=== Given text ===

Google, Microsoft, and Collabora speak to Government hosted Plugfest


This morning British and American businesses are gathering for a strategic two day conference targeting the compatibility of documents used in Government. Under discussion is Open Document Format (ODF) — the family of Open Standard file formats used by LibreOffice by default. Although this is the 10th ODF Plugfest event organised by The OpenDoc Society, and the third to be held in the UK, this is the first time such an event has been hosted by central Government. The Government Digital Service (GDS), which is the in-house IT unit of the Cabinet Office, has provided premises, hospitality, and representatives for speaking. 50 Attendees from a range of international organisations are today hearing from leaders of the field, including:

  • Chris DiBona, Google’s Director of Open Source
  • Magnus Falk, Government Deputy Chief Technology Office
  • Graham Taylor, Chief Executive at OpenForum Europe
  • Chris Rae, Standards Professional at Microsoft
  • Michael Meeks, Vice President at Collabora Productivity
  • Dr. Steven Pemberton, National Research Institute, Netherlands
  • Boris Devouge, Senior Cloud architect at HP
  • Svante Schubert, Committee chairman at OASIS

Work on advancing the compatibility of ODF between supporting applications comes at a critical time for British technology policy. Having adopted the format as the defacto document standard for all departments, the question is now how and when public bodies will become compliant with the requirements. The move to ODF is driven by a shift towards Open Standards in the public sector, in order to realise the many benefits that they offer. Because of that, the degree to which files in ODF format work across the many applications that support them is crucially important. Improving compatibility is the purpose of Plugfest events, as Linda Humphries of the GDS writes:

“Plugfests provide both vendors and organisations implementing the standard with knowledge about ODF and the software that supports it. The aim is to help vendors to improve their products so that users have a better experience when they exchange documents… Speakers will share lessons learned. Developers also have the opportunity to engage in testing and coding to fix interoperability issues in private sessions.” — Linda Humphries, UK Government Digital Service

After a year of calls for greater flexibility and value for money from ICT services, the push for Open Standards has never been stronger. In January Chief procurement Officer Bill Crothers promised to end the “appalling” behaviour of some software suppliers to Government, proclaiming that an “oligopoly” of companies “have had it too good for too long”. Government Paymaster General Francis Maude echoed this sentiment in May, stating “Government must be militant about interoperability standards”.

=== Listed entries ===

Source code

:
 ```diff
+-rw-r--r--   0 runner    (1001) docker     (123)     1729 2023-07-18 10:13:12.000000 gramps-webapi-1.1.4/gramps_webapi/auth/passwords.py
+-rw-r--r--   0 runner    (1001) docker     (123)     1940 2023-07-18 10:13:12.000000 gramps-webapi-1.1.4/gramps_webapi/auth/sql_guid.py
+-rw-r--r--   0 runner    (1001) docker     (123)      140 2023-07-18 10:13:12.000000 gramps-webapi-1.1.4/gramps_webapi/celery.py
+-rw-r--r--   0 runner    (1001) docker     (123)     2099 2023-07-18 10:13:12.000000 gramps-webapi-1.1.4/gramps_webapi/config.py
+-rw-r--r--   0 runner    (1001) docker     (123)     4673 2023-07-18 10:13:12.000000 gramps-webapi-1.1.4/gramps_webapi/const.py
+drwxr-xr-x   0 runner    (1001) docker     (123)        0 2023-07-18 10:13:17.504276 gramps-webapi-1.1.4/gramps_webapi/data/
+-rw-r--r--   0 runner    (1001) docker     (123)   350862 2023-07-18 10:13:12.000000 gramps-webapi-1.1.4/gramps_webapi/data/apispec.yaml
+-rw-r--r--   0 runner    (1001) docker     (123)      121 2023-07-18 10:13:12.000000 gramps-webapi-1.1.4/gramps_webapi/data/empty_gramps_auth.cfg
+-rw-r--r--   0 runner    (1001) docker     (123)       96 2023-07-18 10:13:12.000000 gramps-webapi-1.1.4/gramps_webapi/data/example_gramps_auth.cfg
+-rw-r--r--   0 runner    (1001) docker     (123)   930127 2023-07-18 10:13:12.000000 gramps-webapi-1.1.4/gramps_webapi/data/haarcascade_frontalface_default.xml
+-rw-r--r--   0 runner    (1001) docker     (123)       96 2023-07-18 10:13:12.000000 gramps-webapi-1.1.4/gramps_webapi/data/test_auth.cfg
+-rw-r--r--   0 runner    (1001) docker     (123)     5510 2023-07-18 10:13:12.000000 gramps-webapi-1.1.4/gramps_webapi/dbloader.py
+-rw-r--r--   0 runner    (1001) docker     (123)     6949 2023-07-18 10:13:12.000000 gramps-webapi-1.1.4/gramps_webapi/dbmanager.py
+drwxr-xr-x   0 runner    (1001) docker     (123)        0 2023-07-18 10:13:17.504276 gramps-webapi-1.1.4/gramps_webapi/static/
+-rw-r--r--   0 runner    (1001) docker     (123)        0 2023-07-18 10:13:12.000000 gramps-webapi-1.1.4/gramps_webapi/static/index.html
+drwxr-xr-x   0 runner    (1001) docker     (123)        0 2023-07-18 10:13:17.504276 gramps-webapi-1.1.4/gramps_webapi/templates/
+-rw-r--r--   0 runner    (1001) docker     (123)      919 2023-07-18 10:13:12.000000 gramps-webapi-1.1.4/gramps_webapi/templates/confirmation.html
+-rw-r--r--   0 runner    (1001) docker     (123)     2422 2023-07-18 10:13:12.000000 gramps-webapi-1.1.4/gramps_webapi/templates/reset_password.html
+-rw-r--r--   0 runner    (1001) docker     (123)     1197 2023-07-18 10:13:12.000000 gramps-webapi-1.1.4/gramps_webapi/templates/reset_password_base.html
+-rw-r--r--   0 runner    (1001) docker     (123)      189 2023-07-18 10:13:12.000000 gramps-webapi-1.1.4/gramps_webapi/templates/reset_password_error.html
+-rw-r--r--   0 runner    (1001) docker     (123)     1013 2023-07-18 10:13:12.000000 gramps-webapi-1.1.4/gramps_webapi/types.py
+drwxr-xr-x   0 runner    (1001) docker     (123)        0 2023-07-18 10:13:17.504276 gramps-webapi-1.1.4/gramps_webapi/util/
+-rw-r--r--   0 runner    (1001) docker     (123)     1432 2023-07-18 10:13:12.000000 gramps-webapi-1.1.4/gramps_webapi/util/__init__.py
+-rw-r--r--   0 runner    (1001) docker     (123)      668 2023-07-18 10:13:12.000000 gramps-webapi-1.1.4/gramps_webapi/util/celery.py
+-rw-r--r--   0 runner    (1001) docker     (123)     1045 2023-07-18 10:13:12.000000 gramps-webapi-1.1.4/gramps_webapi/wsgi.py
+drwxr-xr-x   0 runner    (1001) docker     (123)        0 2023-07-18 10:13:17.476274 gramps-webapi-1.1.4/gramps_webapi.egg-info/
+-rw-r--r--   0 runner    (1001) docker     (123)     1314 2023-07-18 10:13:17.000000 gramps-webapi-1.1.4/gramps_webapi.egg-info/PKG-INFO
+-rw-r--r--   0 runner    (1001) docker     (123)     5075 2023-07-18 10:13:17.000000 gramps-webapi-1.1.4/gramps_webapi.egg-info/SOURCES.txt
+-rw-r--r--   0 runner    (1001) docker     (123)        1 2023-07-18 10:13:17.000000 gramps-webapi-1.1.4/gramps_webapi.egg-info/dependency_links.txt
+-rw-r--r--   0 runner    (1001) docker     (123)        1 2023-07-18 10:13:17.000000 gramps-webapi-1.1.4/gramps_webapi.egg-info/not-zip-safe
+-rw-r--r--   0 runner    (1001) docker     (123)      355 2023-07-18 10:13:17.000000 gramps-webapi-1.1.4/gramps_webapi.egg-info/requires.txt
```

===

▶ Work instructions
Resume the report on the Government-hosted ODF Plugfest, starting right after the sentence quoting Francis Maude.

▶ Output
ODF is a key standard for the public sector as it encompasses formats for exchanging the most commonly used documents, including reports, spreadsheets, and databases. Being vendor-neutral, free of license and patent fees, and supported by more than 20 different server, desktop, and mobile applications, it offers the freedom and independence that Whitehall now demands.

Two of today’s presentations come from Collabora staff: Product Manager Andras Timar and Vice President Michael Meeks. They’ll share interoperability experiences from working on LibreOffice-From-Collabora, the results of which are all included in stock LibreOffice releases from The Document Foundation. As the second largest contributor to LibreOffice (the world’s most popular Open Source ODF implementation), we’re one of the many ODF stakeholders participating in today’s Plugfest, working together to deliver the industry’s best — and most open — document formats.